LONDON (Reuters) - Gold prices bounced back on Monday from a more than seven-month low hit in the previous session, shrugging off a jump in bond yields as investors opted for the precious metal as a hedge against rising inflation.
Spot gold rose 1% to $1,800.26 an ounce by 1321 GMT, having fallen to $1,759.29 on Friday for its lowest since July
2. U.S. gold futures gained 1.1% to $1,797.80.
"The market is playing the inflation outlook story and gold is rising as a hedge against it,” said Quantitative Commodity Research analyst Peter Fertig, adding that gold’s future is now dependent on the speed at which inflation rises.
"However, higher bond yields are negative for gold, but they are also lending support to the dollar, offsetting some gains in the precious metal.”
The dollar gained in early European trading as bond yields were boosted by expectations of faster economic growth on the back of expected fiscal aid.

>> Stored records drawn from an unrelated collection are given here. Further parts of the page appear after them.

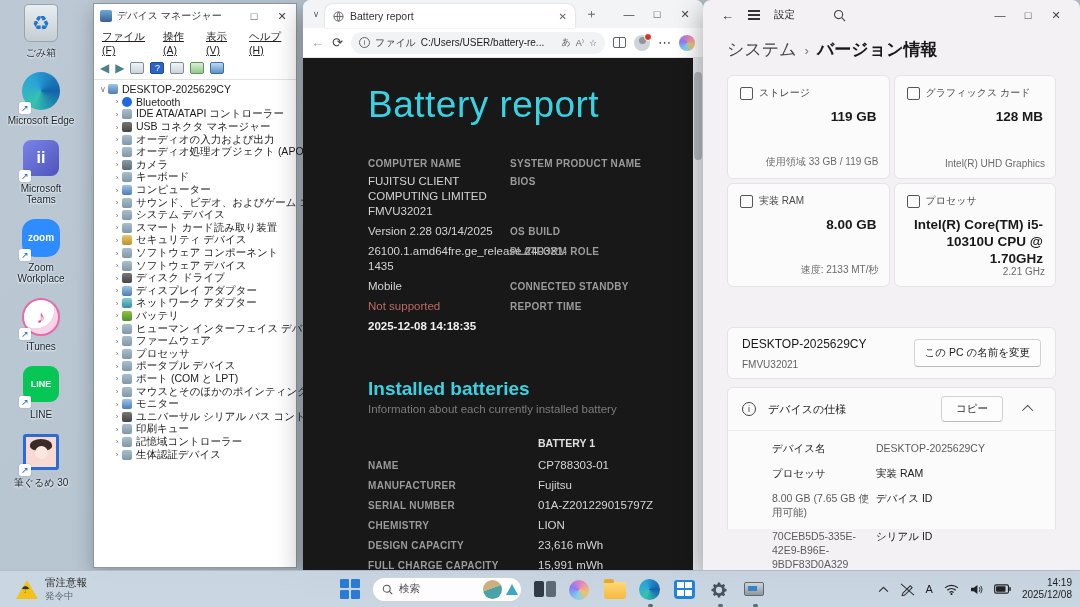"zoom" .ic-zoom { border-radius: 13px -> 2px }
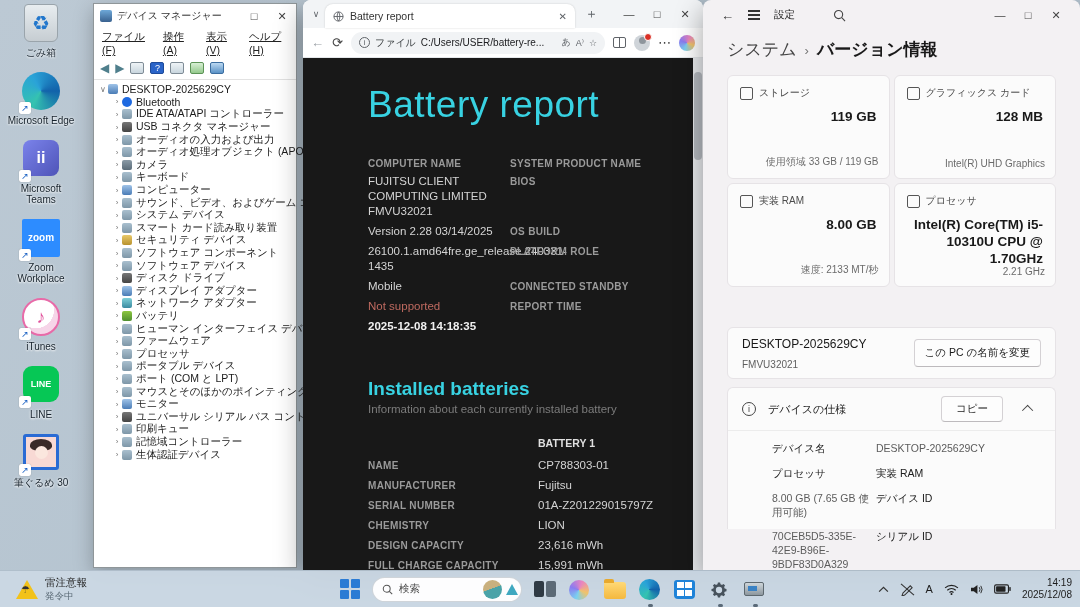"コピー" .copy-btn { text-align: center -> left; width: 62px -> 70px }
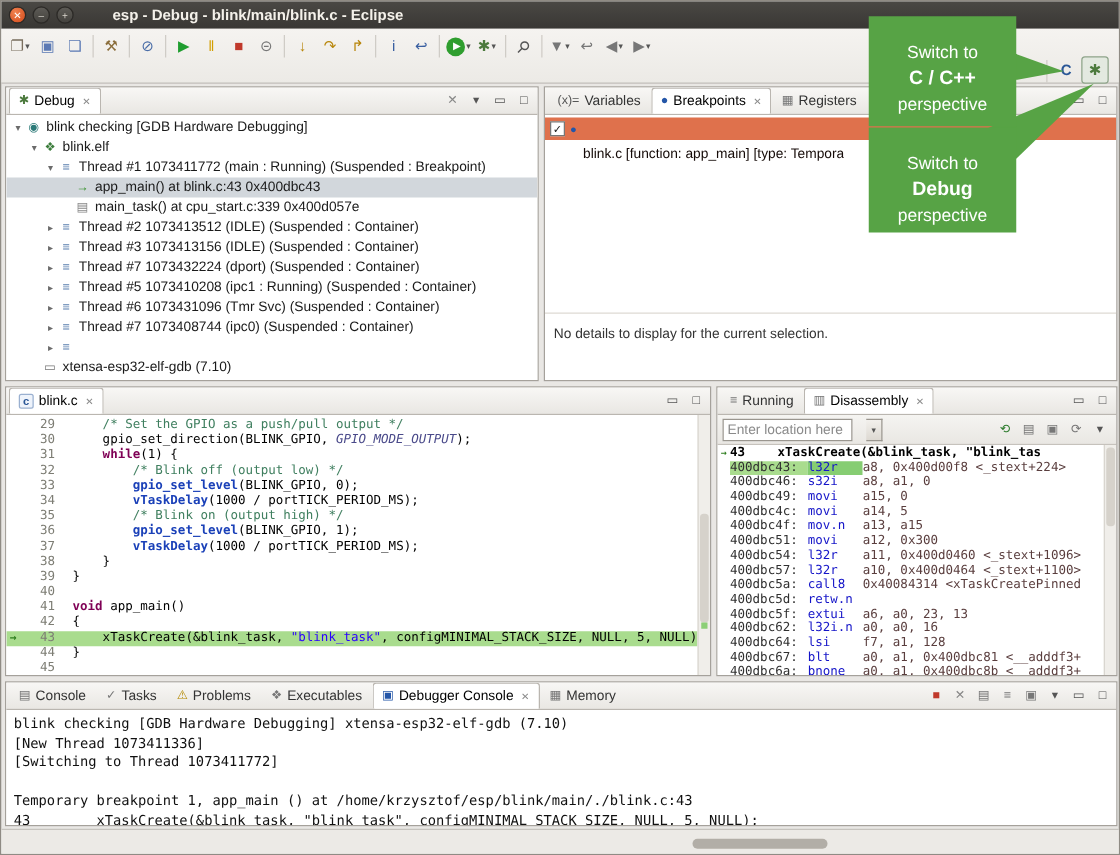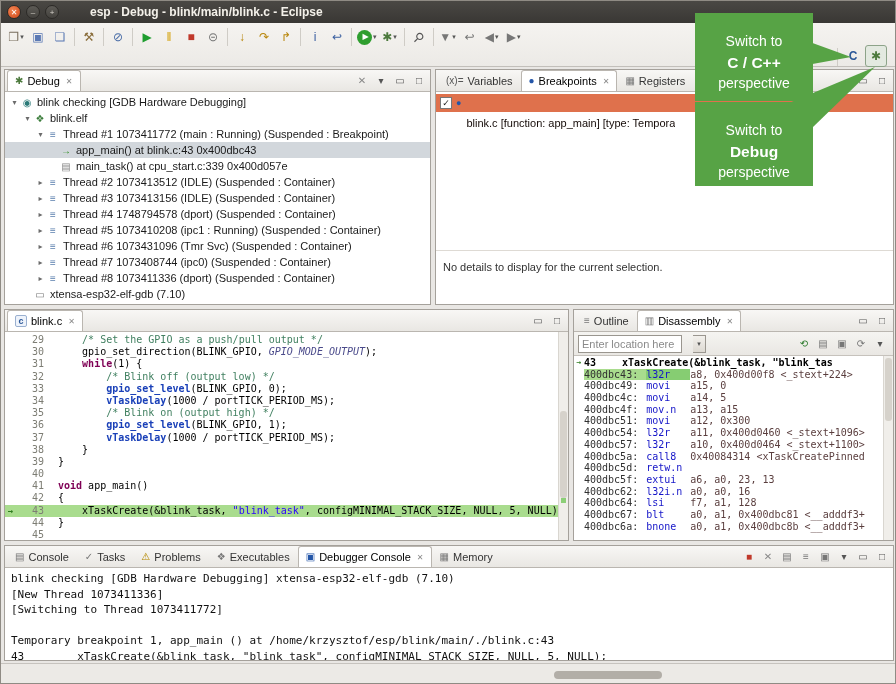"Thread #4 1748794578 (dport) (Suspended" span.tlabel { text: 4 1748794578 -> 7 1073432224 }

A $1.9 trillion U.S. stimulus package is widely expected to pass by the end of the week, raising hopes of speedy economic recovery but at the cost of rising inflation.
Investors are also eyeing the testimony of U.S. Federal Reserve Chairman Jerome Powell on the Semiannual Monetary Report to Congress on Tuesday.
The Fed and other leading central banks have pinned their hopes on ultra low interest rates to get the economy out of the economic fallout from the COVID-19 pandemic.
Higher yields and lower interest rates increase the opportunity cost of holding non-yielding bullion.